> SUPPLIED MATERIAL:
^^^^^^^^^^^^^^^^

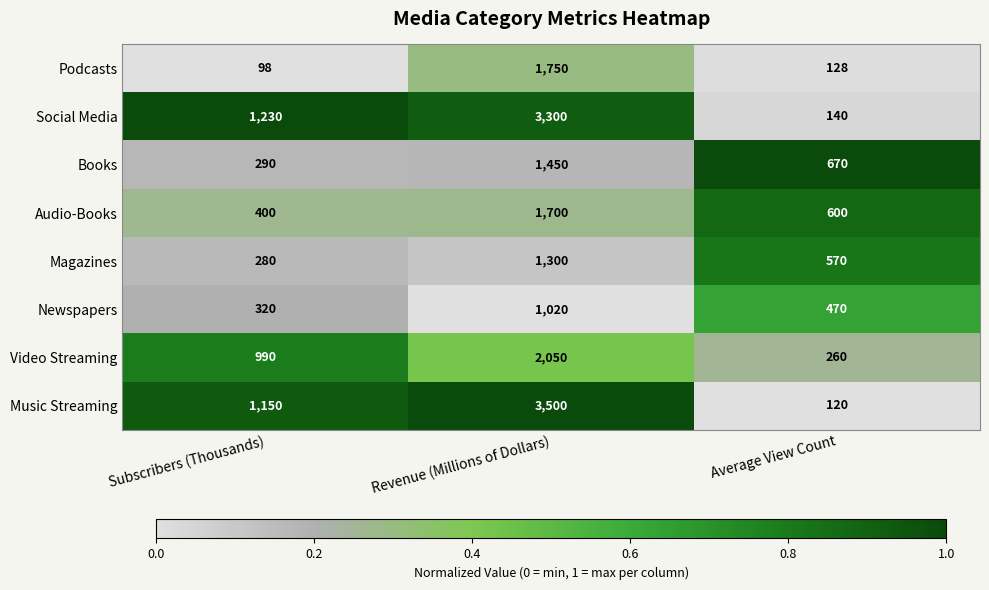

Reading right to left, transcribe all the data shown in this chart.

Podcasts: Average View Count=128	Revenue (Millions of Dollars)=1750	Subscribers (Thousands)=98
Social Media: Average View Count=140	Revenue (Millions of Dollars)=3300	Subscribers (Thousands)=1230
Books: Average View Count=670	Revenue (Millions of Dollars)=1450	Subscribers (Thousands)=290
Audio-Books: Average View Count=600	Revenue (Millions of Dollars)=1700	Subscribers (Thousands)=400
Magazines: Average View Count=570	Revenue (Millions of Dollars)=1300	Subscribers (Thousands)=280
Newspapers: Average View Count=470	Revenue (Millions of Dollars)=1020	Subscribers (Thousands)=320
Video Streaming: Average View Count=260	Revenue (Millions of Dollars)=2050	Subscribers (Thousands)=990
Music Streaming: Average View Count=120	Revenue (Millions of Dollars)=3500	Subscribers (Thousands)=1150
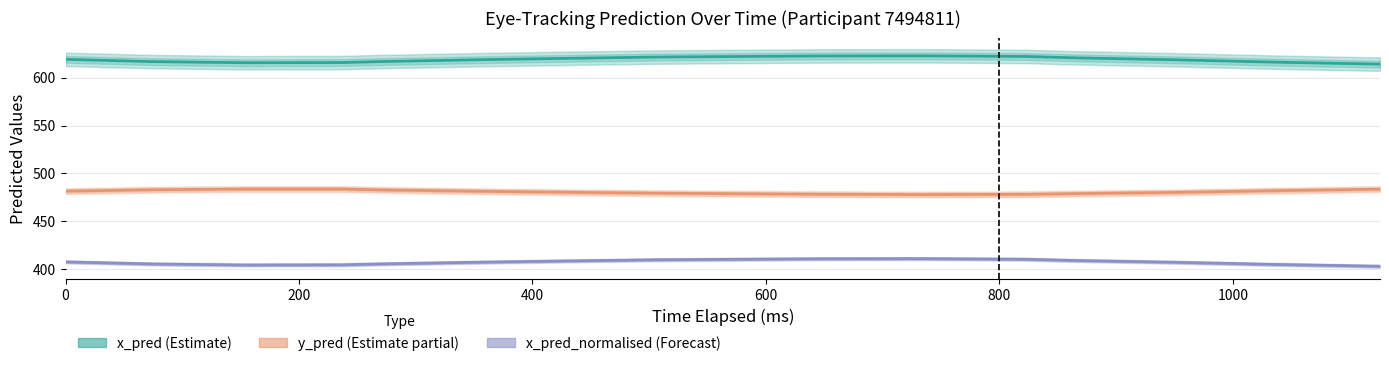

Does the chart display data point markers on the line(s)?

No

^^^^^^^^^^^^^^^^

> WORK INSTRUCTIONS:
Please rewrite every line of the records above as one numbered list, skipping blank lines and leaving out the pictures.

> SOLUTION FOR THIS EXERCISE:
1. Reading right to left, transcribe all the data shown in this chart.
2. Podcasts: Average View Count=128	Revenue (Millions of Dollars)=1750	Subscribers (Thousands)=98
3. Social Media: Average View Count=140	Revenue (Millions of Dollars)=3300	Subscribers (Thousands)=1230
4. Books: Average View Count=670	Revenue (Millions of Dollars)=1450	Subscribers (Thousands)=290
5. Audio-Books: Average View Count=600	Revenue (Millions of Dollars)=1700	Subscribers (Thousands)=400
6. Magazines: Average View Count=570	Revenue (Millions of Dollars)=1300	Subscribers (Thousands)=280
7. Newspapers: Average View Count=470	Revenue (Millions of Dollars)=1020	Subscribers (Thousands)=320
8. Video Streaming: Average View Count=260	Revenue (Millions of Dollars)=2050	Subscribers (Thousands)=990
9. Music Streaming: Average View Count=120	Revenue (Millions of Dollars)=3500	Subscribers (Thousands)=1150
10. Does the chart display data point markers on the line(s)?
11. No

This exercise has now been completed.